Judges: Before Brown, C. J., Potter, Stewart, Moschzisker and Frazer, JJ.
Reporter: Pennsylvania State Reports
Volume: 248
Pages: 574–575

Head Matter:
Gardner, Appellant, v. Ives.
Equity — Cancellation of deed — Fraud and undue influence.
A bill in equity praying that a deed executed by a mother to her son be declared null and void on the ground that at the time it was executed the grantor was in her eighty-second year, of failing memory, and weak in body and mind, and that the grantee had procured the execution of the instrument by fraud and undue influence, is properly dismissed where there is a finding based on competent evidence that the grantor at the time she executed the deed had sufficient mental capacity to understand what she did, and that the grantee had exercised no undue influence over her in inducing her to execute and deliver the instrument to him.
Argued Feb. 22, 1915.
March 22, 1915:
Appeal, No. 180, Jan. T., 1914, by plaintiff, from decree of C. P. Lackawanna Co., March T., 1912, No. 16, in equity, dismissing bill in equity for the cancellation of a deed in case of Flora E. Gardner v. Francis M. Ives.
Before Brown, C. J., Potter, Stewart, Moschzisker and Frazer, JJ.
Affirmed.
Bill in equity to annul and set aside a deed. Before Edwards, P. J.
The opinion of the Supreme Court states the case.
The court dismissed the bill. Plaintiff appealed.
Error assigned was the decree of the court.
A. A. Yosburg, with him William H. Roe, for appellant.
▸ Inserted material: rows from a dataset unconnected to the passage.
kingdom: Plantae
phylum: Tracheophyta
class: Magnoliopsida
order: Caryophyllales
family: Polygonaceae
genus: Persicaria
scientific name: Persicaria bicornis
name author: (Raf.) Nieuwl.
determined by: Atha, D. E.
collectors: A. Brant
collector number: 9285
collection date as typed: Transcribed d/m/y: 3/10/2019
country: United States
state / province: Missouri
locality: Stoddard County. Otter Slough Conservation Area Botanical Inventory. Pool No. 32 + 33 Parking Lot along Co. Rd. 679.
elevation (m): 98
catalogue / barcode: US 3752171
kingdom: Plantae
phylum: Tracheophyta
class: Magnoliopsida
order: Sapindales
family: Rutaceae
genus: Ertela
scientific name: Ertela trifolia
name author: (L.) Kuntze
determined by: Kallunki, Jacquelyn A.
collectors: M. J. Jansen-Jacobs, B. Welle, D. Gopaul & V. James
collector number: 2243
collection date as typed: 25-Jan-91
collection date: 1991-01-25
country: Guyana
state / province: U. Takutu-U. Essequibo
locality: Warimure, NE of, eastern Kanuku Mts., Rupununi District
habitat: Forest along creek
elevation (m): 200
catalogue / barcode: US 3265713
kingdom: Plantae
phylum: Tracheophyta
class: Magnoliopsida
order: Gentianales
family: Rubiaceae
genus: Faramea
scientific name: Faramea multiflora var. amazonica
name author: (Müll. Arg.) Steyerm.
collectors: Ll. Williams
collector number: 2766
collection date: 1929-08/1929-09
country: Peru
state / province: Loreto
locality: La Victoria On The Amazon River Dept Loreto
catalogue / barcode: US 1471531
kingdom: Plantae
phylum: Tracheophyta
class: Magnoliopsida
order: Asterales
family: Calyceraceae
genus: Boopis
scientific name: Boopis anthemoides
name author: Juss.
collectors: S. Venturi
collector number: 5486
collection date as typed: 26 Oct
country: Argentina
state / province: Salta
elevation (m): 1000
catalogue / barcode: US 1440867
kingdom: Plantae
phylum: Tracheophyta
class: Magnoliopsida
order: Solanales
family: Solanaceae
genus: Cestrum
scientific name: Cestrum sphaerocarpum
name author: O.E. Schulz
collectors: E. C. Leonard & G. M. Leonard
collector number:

R. W. Archbald, with him W. W. Rail, for appellee.

Opinion:
Per Curiam,
The averments in appellant's bill, upon which she asked that the deed to the appellee be declared null and void, are that at the time it was executed by Mary Ives she was in her eighty-second year, with failing memory, weak in body and mind, and that the appellee had procured the execution of the instrument by fraud and undue influence. The learned and careful chancellor below found, "with no difficulty whatever," that the grantor, at the time she executed the deed, had sufficient mental capacity to understand what she did, and that the grantee, her son, had exercised no undue influence over her in inducing her to execute and deliver .the instrument to him. On these findings the appeal is dismissed and the decree affirmed at appellant's costs.